The code below illustrates a typical benchmark on a moderate survival data set. The design is split into a training set used to fit the models and a test set used to evaluate concordance.

```{r fastvsgd, cache=TRUE, eval=LOCAL}
set.seed(2024)
# Exact fast PLS Cox (dense)
fast_fit_dense <- big_pls_cox_fast(
  X     = X_train,
  time  = Y_train,
  status = status_train,
  ncomp = 4
)

# Exact fast PLS Cox (big.matrix)
if (requireNamespace("bigmemory", quietly = TRUE)) {
  library(bigmemory)
  X_big_train <- bigmemory::as.big.matrix(X_train)
  X_big_test  <- bigmemory::as.big.matrix(X_test)

  fast_fit_big <- big_pls_cox_fast(
    X      = X_big_train,
    time   = Y_train,
    status = status_train,
    ncomp  = 4
  )

  # Gradient based fit in the same latent space
  gd_fit <- big_pls_cox_gd(
    X        = X_big_train,
    time     = Y_train,
    status   = status_train,
    ncomp    = 4,
    max_iter = 2000
  )

  risk_table <- data.frame(
    subject   = seq_along(test_id),
    fast_dense = predict(fast_fit_dense, newdata = X_test, type = "link"),
    fast_big   = predict(fast_fit_big,   newdata = X_big_test, type = "link"),
    gd         = predict(gd_fit,         newdata = X_big_test, type = "link")
  )

  concordances <- apply(
    risk_table[-1],
    2,
    function(lp) {
      survival::concordance(
        survival::Surv(Y_test, status_test) ~ lp
      )$concordance
    }
  )

  concordances
}
```

`big_pls_cox_gd()` is particularly useful for streamed data or when the number
of active predictors per component is restricted via `keepX`.

# Predictions and evaluation

All solvers return latent scores and loadings that can be reused for plotting or
external validation. Use `predict(..., type = "components")` to extract the
scores directly.

```{r prediction-components, cache=TRUE, eval=LOCAL}
if (exists("fast_fit_dense")) {
  component_scores <- predict(fast_fit_dense, newdata = X_test, type = "components")
  head(component_scores)
}
```

The concordance index provides a quick check of predictive ability on the test
set.

```{r concordance, cache=TRUE, eval=LOCAL}
if (exists("fast_fit_dense")) {
  concordance_fast <- survival::concordance(
    survival::Surv(Y_test, status_test) ~ linear_predictor_fast
  )$concordance
  concordance_fast
}
```

# DK-splines extension

For flexible baseline hazards the `coxDKgplsDR()` estimator augments the PLS
components with DK-splines. The interface mirrors the previous functions.

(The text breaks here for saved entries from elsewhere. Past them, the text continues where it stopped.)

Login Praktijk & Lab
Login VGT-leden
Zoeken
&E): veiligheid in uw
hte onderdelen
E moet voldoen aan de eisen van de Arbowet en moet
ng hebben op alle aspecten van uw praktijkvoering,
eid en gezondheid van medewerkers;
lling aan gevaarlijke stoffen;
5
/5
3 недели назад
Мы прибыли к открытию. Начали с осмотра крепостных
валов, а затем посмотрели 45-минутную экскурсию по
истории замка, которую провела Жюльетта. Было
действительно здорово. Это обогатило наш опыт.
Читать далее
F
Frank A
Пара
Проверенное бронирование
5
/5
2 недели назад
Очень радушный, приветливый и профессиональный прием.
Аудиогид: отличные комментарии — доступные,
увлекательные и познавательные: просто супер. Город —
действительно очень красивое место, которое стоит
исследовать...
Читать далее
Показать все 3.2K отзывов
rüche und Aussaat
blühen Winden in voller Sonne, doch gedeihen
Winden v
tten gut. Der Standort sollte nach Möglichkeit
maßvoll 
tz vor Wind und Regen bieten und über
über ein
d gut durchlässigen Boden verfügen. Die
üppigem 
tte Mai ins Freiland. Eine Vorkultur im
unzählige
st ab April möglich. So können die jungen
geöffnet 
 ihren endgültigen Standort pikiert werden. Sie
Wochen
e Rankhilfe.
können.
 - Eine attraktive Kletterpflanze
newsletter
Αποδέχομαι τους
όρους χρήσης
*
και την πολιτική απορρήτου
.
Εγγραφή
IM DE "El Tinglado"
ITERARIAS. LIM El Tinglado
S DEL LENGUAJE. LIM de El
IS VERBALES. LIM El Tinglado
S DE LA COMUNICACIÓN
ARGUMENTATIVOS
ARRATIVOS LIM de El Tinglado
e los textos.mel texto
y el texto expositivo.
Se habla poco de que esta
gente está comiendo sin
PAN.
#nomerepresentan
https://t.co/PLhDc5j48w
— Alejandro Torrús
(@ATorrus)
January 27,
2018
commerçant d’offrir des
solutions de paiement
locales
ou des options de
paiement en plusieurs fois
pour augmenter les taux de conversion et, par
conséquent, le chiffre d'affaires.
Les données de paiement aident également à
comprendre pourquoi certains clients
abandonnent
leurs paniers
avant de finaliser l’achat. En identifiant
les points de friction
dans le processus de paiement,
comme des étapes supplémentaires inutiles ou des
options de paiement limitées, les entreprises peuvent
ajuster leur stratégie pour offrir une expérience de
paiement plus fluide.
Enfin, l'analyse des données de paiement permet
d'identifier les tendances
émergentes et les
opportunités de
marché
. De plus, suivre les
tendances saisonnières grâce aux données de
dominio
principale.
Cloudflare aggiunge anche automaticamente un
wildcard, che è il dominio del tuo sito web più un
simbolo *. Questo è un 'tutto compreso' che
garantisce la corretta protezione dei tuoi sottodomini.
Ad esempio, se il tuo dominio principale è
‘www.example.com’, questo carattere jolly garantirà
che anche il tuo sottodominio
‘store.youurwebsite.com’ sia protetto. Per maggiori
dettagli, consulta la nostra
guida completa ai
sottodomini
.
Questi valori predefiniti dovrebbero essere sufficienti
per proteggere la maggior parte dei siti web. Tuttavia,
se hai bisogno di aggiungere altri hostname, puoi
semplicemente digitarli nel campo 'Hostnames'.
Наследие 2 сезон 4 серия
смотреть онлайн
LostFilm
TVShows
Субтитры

```{r dk-splines, cache=TRUE, eval=LOCAL}
cox_DKsplsDR_fit <- coxDKgplsDR(
  Xplan = X_train,
  time = Y_train,
  status = status_train,
  ncomp = 6,
  validation = "CV",
  ind.block.x = c(3, 10, 20),
  verbose = FALSE
)
cox_DKsplsDR_fit
```

Cross-validation is available for the DK-splines estimator as well.

```{r cv-dk-splines, cache=TRUE, eval=LOCAL}
set.seed(2468)
cv_coxDKgplsDR_res <- suppressWarnings(cv.coxDKgplsDR(
  list(x = X_train, time = Y_train, status = status_train),
  nt = 6,
  ind.block.x = c(3, 10, 20)
))
cv_coxDKgplsDR_res
```


# Next steps

* `vignette("bigPLScox", package = "bigPLScox")` dives deeper into the fast
  big-memory backends and shows how to reconcile the dense and streaming
  implementations.
* `vignette("bigPLScox-benchmarking", package = "bigPLScox")` demonstrates a
  reproducible benchmarking workflow that contrasts the classical, fast, and
  gradient-descent solvers against `survival::coxph()`.
* The reference documentation (`help("big_pls_cox_fast")`, etc.) details every
  argument and return value for the modelling functions discussed above.